Reproduce the lines starting with the one containing "left wrist: (591, 807, 19)" and going on through the one containing "right wrist: (1133, 572, -6)", replacing every "left wrist" with "left hand" and changing nothing else in these items.
----------
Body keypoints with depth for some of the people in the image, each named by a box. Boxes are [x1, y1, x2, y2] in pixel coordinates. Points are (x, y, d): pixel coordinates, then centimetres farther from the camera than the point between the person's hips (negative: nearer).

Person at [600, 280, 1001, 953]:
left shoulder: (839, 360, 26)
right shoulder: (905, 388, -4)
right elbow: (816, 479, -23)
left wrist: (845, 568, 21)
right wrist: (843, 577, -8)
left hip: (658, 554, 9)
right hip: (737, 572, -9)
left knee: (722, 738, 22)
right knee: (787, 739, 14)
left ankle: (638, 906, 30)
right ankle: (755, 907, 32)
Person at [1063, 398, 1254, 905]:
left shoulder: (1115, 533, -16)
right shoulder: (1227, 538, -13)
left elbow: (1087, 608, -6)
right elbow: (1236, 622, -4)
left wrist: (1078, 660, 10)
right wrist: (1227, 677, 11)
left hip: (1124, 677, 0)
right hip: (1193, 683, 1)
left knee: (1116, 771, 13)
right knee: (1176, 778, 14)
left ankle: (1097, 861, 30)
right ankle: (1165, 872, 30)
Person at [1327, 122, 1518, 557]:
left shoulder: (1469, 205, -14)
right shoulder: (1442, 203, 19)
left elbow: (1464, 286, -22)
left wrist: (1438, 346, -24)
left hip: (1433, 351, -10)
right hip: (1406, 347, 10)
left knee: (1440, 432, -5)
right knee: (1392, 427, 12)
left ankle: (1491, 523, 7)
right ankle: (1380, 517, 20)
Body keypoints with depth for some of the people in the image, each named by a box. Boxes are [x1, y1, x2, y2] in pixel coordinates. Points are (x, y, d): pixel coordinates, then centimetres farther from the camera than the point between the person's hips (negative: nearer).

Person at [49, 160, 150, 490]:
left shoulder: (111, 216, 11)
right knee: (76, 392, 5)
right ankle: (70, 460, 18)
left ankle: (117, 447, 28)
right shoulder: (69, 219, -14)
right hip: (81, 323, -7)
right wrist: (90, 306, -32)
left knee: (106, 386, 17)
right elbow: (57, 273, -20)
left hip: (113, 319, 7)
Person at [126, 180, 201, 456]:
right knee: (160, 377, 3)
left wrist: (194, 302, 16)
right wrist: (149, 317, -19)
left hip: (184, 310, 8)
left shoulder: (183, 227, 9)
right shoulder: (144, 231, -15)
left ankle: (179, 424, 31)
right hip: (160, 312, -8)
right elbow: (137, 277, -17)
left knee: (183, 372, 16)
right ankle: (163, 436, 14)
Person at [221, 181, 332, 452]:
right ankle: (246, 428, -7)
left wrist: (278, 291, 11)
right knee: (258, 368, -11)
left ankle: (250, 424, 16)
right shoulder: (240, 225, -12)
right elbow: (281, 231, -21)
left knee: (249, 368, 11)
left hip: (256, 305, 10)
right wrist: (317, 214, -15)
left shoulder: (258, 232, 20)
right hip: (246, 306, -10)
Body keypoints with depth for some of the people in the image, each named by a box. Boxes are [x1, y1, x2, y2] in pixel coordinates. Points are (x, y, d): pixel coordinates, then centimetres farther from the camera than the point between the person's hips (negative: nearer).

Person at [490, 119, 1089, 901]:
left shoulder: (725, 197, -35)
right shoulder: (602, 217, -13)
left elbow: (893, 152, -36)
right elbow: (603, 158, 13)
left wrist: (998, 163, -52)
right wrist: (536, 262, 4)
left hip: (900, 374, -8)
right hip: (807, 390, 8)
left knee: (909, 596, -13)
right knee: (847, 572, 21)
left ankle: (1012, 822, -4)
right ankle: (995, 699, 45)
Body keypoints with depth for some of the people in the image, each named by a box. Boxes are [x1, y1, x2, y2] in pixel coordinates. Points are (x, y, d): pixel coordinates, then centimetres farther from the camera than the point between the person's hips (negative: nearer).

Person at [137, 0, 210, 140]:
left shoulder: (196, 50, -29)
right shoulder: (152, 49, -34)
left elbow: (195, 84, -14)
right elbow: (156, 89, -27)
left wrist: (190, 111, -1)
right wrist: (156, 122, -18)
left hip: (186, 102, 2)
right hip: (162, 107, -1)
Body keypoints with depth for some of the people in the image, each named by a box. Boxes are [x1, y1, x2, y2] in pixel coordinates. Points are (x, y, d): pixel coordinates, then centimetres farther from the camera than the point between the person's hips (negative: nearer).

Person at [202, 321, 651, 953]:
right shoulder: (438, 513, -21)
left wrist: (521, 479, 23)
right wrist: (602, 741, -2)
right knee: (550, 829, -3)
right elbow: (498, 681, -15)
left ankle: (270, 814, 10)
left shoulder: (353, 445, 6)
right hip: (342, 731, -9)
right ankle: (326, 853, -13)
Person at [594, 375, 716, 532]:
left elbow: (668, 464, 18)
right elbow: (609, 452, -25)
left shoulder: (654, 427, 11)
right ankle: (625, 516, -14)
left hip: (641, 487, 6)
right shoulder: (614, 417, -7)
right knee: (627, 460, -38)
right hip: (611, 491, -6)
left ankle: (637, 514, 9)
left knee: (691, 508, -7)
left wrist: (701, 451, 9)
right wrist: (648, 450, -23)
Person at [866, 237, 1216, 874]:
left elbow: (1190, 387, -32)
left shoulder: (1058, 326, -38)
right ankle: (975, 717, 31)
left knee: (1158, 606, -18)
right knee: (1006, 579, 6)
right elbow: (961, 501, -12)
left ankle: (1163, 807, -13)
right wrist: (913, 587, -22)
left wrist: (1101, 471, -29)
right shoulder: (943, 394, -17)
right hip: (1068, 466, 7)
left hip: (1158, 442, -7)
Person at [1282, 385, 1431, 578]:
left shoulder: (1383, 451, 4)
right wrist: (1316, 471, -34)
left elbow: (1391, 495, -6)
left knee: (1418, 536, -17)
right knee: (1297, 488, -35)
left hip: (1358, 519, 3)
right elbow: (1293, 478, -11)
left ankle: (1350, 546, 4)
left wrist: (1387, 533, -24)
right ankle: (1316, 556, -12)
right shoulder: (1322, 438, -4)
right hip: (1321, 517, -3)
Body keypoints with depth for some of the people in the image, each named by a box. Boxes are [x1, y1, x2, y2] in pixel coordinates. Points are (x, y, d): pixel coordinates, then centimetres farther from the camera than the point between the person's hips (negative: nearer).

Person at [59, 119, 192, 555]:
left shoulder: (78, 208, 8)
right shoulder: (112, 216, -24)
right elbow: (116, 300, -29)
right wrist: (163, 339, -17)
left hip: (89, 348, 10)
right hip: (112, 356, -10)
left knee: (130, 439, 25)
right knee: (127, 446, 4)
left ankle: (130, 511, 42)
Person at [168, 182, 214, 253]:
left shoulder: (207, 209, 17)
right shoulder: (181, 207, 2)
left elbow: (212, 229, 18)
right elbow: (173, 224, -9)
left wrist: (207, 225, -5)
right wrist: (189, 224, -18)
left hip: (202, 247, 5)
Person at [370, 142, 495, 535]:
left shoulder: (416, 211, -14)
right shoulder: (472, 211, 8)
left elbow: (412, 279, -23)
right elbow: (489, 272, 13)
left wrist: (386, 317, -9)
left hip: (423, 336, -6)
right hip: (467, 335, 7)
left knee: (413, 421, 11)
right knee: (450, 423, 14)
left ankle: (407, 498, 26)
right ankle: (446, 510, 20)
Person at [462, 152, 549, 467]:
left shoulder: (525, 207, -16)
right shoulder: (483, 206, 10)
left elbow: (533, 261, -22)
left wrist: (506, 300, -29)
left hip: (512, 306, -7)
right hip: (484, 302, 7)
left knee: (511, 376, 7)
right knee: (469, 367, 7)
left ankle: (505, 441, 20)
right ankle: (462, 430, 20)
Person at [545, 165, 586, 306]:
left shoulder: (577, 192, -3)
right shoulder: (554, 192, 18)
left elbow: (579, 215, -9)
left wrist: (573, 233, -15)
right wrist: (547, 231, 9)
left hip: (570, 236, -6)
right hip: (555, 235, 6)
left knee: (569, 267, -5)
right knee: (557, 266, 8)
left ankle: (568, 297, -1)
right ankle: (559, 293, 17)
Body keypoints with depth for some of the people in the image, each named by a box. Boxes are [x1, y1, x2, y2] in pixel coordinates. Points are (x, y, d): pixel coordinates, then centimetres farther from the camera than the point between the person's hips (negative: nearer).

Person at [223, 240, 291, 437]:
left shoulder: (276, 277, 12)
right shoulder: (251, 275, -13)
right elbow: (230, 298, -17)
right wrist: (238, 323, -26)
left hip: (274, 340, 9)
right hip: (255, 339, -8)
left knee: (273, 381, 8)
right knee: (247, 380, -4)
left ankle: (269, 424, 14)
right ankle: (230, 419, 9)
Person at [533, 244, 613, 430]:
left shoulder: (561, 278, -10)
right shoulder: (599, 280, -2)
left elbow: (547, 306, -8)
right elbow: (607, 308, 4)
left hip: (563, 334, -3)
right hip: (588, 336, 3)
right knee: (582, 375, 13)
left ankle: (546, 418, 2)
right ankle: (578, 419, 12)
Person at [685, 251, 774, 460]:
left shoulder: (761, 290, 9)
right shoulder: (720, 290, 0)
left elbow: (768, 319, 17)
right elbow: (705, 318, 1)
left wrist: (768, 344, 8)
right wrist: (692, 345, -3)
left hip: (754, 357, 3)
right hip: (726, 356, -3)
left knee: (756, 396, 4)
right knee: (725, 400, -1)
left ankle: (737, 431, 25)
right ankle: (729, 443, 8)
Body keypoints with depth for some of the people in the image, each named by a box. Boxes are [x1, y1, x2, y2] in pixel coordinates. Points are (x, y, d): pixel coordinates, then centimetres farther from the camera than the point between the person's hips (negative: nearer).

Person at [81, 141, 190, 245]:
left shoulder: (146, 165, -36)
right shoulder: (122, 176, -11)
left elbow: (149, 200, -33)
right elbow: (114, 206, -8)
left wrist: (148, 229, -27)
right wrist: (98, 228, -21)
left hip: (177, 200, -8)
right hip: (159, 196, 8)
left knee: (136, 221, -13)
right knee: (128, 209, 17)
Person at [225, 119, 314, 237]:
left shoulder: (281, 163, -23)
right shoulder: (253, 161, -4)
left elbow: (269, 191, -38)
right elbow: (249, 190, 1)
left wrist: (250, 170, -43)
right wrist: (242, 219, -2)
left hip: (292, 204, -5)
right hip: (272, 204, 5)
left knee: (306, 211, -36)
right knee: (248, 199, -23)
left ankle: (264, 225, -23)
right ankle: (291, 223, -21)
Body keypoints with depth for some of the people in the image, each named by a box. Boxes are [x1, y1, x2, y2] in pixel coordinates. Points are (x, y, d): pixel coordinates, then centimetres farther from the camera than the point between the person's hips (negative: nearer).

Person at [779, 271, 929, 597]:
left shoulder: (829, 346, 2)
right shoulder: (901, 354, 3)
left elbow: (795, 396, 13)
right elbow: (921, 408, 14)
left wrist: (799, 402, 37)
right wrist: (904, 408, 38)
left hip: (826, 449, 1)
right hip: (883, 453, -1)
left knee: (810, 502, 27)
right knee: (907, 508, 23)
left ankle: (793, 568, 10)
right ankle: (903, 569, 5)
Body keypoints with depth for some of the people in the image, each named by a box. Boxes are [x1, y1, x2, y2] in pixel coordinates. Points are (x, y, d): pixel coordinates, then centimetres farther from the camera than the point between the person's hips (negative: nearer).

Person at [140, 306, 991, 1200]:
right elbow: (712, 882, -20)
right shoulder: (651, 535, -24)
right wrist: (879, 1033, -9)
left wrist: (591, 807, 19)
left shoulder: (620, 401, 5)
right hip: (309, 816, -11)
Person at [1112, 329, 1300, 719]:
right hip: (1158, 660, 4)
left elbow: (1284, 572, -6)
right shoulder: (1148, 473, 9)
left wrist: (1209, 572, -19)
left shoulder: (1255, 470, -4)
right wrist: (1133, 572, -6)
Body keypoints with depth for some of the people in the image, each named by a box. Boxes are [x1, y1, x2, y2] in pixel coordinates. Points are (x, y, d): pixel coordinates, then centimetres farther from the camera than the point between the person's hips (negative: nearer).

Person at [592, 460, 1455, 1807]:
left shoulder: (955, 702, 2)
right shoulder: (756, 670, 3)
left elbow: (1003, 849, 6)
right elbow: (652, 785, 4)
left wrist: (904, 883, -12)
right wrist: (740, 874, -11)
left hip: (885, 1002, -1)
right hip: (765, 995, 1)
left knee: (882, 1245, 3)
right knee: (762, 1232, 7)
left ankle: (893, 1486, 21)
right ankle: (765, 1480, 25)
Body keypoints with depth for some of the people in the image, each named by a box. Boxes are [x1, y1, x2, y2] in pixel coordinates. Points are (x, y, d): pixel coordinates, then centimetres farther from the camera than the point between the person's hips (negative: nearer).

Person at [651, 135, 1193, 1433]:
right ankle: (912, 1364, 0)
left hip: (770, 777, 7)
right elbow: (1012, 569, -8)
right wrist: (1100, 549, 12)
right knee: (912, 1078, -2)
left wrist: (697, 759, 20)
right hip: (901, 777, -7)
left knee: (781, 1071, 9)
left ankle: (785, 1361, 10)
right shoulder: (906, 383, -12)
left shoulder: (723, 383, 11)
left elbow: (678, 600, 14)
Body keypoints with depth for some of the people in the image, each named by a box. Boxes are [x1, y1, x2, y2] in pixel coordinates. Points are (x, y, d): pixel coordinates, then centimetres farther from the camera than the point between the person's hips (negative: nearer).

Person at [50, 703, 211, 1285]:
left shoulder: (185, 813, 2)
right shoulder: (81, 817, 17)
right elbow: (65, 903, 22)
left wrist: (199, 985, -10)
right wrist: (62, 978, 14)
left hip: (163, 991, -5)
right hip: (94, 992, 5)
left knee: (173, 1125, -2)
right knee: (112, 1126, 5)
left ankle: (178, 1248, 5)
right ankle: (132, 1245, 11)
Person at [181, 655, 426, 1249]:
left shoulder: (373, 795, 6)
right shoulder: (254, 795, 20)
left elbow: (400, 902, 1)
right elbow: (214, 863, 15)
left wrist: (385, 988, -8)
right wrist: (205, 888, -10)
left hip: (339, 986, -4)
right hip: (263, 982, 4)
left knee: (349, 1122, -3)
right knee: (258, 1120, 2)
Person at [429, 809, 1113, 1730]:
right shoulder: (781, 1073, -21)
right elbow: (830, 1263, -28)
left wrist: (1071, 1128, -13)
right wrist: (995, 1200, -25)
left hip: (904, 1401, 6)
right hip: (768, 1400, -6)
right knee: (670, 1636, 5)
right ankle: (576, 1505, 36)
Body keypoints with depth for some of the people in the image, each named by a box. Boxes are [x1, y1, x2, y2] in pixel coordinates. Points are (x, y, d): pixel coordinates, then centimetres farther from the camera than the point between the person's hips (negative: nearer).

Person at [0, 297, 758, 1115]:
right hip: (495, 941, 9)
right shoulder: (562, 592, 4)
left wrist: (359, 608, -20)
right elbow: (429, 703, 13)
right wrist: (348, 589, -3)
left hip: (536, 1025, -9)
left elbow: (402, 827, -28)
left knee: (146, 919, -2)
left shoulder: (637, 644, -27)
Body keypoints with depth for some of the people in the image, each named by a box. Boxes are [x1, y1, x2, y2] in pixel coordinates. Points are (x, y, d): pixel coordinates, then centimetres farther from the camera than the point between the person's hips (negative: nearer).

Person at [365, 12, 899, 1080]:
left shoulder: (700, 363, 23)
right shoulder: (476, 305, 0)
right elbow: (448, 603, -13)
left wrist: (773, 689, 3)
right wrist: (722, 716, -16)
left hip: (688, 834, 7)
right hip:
----------
OUTPUT OF THE EXERCISE
left hand: (591, 807, 19)
left shoulder: (620, 401, 5)
right hip: (309, 816, -11)
Person at [1112, 329, 1300, 719]:
right hip: (1158, 660, 4)
left elbow: (1284, 572, -6)
right shoulder: (1148, 473, 9)
left hand: (1209, 572, -19)
left shoulder: (1255, 470, -4)
right wrist: (1133, 572, -6)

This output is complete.